**Description of the task**
Could you copy every line of the records below word for word, from the first to the last?

======

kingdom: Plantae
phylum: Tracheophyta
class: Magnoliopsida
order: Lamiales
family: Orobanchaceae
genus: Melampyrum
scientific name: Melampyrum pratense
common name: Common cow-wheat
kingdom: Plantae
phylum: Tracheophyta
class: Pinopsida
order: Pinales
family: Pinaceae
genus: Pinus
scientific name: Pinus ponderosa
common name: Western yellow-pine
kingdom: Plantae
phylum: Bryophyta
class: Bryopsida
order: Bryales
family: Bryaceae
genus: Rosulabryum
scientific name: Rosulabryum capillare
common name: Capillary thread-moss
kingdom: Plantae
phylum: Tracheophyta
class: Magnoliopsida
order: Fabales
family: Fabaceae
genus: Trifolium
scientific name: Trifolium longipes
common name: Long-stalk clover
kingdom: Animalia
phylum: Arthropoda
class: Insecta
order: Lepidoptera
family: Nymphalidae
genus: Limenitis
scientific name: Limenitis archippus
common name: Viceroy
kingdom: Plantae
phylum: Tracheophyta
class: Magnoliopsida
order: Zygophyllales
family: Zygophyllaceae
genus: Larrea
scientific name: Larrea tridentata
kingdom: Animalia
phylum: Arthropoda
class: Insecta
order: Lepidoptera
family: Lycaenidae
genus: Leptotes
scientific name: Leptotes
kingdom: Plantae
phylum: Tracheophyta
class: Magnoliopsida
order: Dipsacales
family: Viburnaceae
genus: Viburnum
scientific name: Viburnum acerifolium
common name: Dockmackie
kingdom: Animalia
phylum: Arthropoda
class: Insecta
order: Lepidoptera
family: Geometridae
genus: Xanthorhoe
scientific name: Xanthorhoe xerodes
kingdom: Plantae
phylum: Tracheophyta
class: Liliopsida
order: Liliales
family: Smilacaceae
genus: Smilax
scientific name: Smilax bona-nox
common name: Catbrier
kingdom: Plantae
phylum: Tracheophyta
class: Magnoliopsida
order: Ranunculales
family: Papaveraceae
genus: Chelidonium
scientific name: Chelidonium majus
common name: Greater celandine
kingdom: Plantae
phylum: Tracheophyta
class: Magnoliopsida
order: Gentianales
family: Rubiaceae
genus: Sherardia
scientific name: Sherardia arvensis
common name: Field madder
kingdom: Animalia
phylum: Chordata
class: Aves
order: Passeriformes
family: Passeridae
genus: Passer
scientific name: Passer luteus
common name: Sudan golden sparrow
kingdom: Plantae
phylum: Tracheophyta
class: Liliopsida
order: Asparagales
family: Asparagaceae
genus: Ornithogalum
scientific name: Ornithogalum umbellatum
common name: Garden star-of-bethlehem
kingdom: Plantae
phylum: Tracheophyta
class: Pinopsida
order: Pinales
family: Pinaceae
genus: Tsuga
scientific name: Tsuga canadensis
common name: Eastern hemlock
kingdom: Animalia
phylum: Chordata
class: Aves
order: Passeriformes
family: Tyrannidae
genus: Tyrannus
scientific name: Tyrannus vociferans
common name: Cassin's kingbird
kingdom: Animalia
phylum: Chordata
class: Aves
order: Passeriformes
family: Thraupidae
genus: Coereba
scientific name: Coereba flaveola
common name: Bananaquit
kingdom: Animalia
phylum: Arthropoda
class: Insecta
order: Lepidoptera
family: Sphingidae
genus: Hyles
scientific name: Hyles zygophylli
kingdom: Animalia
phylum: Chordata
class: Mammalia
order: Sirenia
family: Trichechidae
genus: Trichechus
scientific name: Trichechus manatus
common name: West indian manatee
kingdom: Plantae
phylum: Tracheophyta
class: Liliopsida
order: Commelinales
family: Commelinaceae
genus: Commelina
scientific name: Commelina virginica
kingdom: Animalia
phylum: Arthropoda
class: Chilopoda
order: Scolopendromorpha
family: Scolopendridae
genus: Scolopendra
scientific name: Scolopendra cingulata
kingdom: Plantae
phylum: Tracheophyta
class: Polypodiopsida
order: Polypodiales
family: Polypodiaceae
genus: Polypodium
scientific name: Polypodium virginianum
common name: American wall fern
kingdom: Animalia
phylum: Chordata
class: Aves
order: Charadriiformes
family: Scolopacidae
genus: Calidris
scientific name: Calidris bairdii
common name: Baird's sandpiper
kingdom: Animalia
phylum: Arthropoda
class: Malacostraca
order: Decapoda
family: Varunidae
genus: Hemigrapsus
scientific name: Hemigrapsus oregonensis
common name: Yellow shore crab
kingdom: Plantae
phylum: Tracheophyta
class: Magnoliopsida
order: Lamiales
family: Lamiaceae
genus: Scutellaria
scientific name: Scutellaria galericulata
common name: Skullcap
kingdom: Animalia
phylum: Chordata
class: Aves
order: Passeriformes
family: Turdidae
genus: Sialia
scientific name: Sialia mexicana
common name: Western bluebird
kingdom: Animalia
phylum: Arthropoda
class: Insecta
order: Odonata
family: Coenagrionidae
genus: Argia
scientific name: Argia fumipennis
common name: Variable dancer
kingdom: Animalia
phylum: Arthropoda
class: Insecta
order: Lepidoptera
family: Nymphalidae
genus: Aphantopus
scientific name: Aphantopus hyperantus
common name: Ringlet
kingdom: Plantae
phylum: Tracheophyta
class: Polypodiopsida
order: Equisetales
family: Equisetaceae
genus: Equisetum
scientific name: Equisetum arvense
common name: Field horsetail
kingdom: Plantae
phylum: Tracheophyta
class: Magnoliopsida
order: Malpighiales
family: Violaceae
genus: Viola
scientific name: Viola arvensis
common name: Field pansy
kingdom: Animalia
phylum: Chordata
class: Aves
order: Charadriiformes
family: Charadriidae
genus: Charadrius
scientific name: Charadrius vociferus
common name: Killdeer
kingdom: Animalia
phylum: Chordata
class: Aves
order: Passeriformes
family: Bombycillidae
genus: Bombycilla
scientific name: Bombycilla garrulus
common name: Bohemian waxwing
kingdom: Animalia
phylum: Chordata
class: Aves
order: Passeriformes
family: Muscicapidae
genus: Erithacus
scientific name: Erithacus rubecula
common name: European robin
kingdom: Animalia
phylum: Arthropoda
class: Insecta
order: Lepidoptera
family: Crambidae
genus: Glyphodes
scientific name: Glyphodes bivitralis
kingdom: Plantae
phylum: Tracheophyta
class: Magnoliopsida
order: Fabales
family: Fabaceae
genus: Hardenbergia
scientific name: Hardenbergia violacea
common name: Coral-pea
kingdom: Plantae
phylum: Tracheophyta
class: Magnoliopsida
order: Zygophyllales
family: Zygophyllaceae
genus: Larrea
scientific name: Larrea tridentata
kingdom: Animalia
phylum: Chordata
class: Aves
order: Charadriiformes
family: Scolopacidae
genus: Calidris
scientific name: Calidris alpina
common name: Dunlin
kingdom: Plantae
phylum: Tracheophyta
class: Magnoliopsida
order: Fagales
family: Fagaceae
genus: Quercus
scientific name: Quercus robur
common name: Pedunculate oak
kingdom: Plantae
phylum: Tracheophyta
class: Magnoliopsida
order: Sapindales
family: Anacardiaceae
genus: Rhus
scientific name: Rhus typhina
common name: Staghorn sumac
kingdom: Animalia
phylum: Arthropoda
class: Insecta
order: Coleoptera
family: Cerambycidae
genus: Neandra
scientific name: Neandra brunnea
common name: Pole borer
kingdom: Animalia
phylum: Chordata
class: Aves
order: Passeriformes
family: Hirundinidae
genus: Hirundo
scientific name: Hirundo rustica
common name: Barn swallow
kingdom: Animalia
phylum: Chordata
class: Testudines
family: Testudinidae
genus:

======

**Answer**
kingdom: Plantae
phylum: Tracheophyta
class: Magnoliopsida
order: Lamiales
family: Orobanchaceae
genus: Melampyrum
scientific name: Melampyrum pratense
common name: Common cow-wheat
kingdom: Plantae
phylum: Tracheophyta
class: Pinopsida
order: Pinales
family: Pinaceae
genus: Pinus
scientific name: Pinus ponderosa
common name: Western yellow-pine
kingdom: Plantae
phylum: Bryophyta
class: Bryopsida
order: Bryales
family: Bryaceae
genus: Rosulabryum
scientific name: Rosulabryum capillare
common name: Capillary thread-moss
kingdom: Plantae
phylum: Tracheophyta
class: Magnoliopsida
order: Fabales
family: Fabaceae
genus: Trifolium
scientific name: Trifolium longipes
common name: Long-stalk clover
kingdom: Animalia
phylum: Arthropoda
class: Insecta
order: Lepidoptera
family: Nymphalidae
genus: Limenitis
scientific name: Limenitis archippus
common name: Viceroy
kingdom: Plantae
phylum: Tracheophyta
class: Magnoliopsida
order: Zygophyllales
family: Zygophyllaceae
genus: Larrea
scientific name: Larrea tridentata
kingdom: Animalia
phylum: Arthropoda
class: Insecta
order: Lepidoptera
family: Lycaenidae
genus: Leptotes
scientific name: Leptotes
kingdom: Plantae
phylum: Tracheophyta
class: Magnoliopsida
order: Dipsacales
family: Viburnaceae
genus: Viburnum
scientific name: Viburnum acerifolium
common name: Dockmackie
kingdom: Animalia
phylum: Arthropoda
class: Insecta
order: Lepidoptera
family: Geometridae
genus: Xanthorhoe
scientific name: Xanthorhoe xerodes
kingdom: Plantae
phylum: Tracheophyta
class: Liliopsida
order: Liliales
family: Smilacaceae
genus: Smilax
scientific name: Smilax bona-nox
common name: Catbrier
kingdom: Plantae
phylum: Tracheophyta
class: Magnoliopsida
order: Ranunculales
family: Papaveraceae
genus: Chelidonium
scientific name: Chelidonium majus
common name: Greater celandine
kingdom: Plantae
phylum: Tracheophyta
class: Magnoliopsida
order: Gentianales
family: Rubiaceae
genus: Sherardia
scientific name: Sherardia arvensis
common name: Field madder
kingdom: Animalia
phylum: Chordata
class: Aves
order: Passeriformes
family: Passeridae
genus: Passer
scientific name: Passer luteus
common name: Sudan golden sparrow
kingdom: Plantae
phylum: Tracheophyta
class: Liliopsida
order: Asparagales
family: Asparagaceae
genus: Ornithogalum
scientific name: Ornithogalum umbellatum
common name: Garden star-of-bethlehem
kingdom: Plantae
phylum: Tracheophyta
class: Pinopsida
order: Pinales
family: Pinaceae
genus: Tsuga
scientific name: Tsuga canadensis
common name: Eastern hemlock
kingdom: Animalia
phylum: Chordata
class: Aves
order: Passeriformes
family: Tyrannidae
genus: Tyrannus
scientific name: Tyrannus vociferans
common name: Cassin's kingbird
kingdom: Animalia
phylum: Chordata
class: Aves
order: Passeriformes
family: Thraupidae
genus: Coereba
scientific name: Coereba flaveola
common name: Bananaquit
kingdom: Animalia
phylum: Arthropoda
class: Insecta
order: Lepidoptera
family: Sphingidae
genus: Hyles
scientific name: Hyles zygophylli
kingdom: Animalia
phylum: Chordata
class: Mammalia
order: Sirenia
family: Trichechidae
genus: Trichechus
scientific name: Trichechus manatus
common name: West indian manatee
kingdom: Plantae
phylum: Tracheophyta
class: Liliopsida
order: Commelinales
family: Commelinaceae
genus: Commelina
scientific name: Commelina virginica
kingdom: Animalia
phylum: Arthropoda
class: Chilopoda
order: Scolopendromorpha
family: Scolopendridae
genus: Scolopendra
scientific name: Scolopendra cingulata
kingdom: Plantae
phylum: Tracheophyta
class: Polypodiopsida
order: Polypodiales
family: Polypodiaceae
genus: Polypodium
scientific name: Polypodium virginianum
common name: American wall fern
kingdom: Animalia
phylum: Chordata
class: Aves
order: Charadriiformes
family: Scolopacidae
genus: Calidris
scientific name: Calidris bairdii
common name: Baird's sandpiper
kingdom: Animalia
phylum: Arthropoda
class: Malacostraca
order: Decapoda
family: Varunidae
genus: Hemigrapsus
scientific name: Hemigrapsus oregonensis
common name: Yellow shore crab
kingdom: Plantae
phylum: Tracheophyta
class: Magnoliopsida
order: Lamiales
family: Lamiaceae
genus: Scutellaria
scientific name: Scutellaria galericulata
common name: Skullcap
kingdom: Animalia
phylum: Chordata
class: Aves
order: Passeriformes
family: Turdidae
genus: Sialia
scientific name: Sialia mexicana
common name: Western bluebird
kingdom: Animalia
phylum: Arthropoda
class: Insecta
order: Odonata
family: Coenagrionidae
genus: Argia
scientific name: Argia fumipennis
common name: Variable dancer
kingdom: Animalia
phylum: Arthropoda
class: Insecta
order: Lepidoptera
family: Nymphalidae
genus: Aphantopus
scientific name: Aphantopus hyperantus
common name: Ringlet
kingdom: Plantae
phylum: Tracheophyta
class: Polypodiopsida
order: Equisetales
family: Equisetaceae
genus: Equisetum
scientific name: Equisetum arvense
common name: Field horsetail
kingdom: Plantae
phylum: Tracheophyta
class: Magnoliopsida
order: Malpighiales
family: Violaceae
genus: Viola
scientific name: Viola arvensis
common name: Field pansy
kingdom: Animalia
phylum: Chordata
class: Aves
order: Charadriiformes
family: Charadriidae
genus: Charadrius
scientific name: Charadrius vociferus
common name: Killdeer
kingdom: Animalia
phylum: Chordata
class: Aves
order: Passeriformes
family: Bombycillidae
genus: Bombycilla
scientific name: Bombycilla garrulus
common name: Bohemian waxwing
kingdom: Animalia
phylum: Chordata
class: Aves
order: Passeriformes
family: Muscicapidae
genus: Erithacus
scientific name: Erithacus rubecula
common name: European robin
kingdom: Animalia
phylum: Arthropoda
class: Insecta
order: Lepidoptera
family: Crambidae
genus: Glyphodes
scientific name: Glyphodes bivitralis
kingdom: Plantae
phylum: Tracheophyta
class: Magnoliopsida
order: Fabales
family: Fabaceae
genus: Hardenbergia
scientific name: Hardenbergia violacea
common name: Coral-pea
kingdom: Plantae
phylum: Tracheophyta
class: Magnoliopsida
order: Zygophyllales
family: Zygophyllaceae
genus: Larrea
scientific name: Larrea tridentata
kingdom: Animalia
phylum: Chordata
class: Aves
order: Charadriiformes
family: Scolopacidae
genus: Calidris
scientific name: Calidris alpina
common name: Dunlin
kingdom: Plantae
phylum: Tracheophyta
class: Magnoliopsida
order: Fagales
family: Fagaceae
genus: Quercus
scientific name: Quercus robur
common name: Pedunculate oak
kingdom: Plantae
phylum: Tracheophyta
class: Magnoliopsida
order: Sapindales
family: Anacardiaceae
genus: Rhus
scientific name: Rhus typhina
common name: Staghorn sumac
kingdom: Animalia
phylum: Arthropoda
class: Insecta
order: Coleoptera
family: Cerambycidae
genus: Neandra
scientific name: Neandra brunnea
common name: Pole borer
kingdom: Animalia
phylum: Chordata
class: Aves
order: Passeriformes
family: Hirundinidae
genus: Hirundo
scientific name: Hirundo rustica
common name: Barn swallow
kingdom: Animalia
phylum: Chordata
class: Testudines
family: Testudinidae
genus:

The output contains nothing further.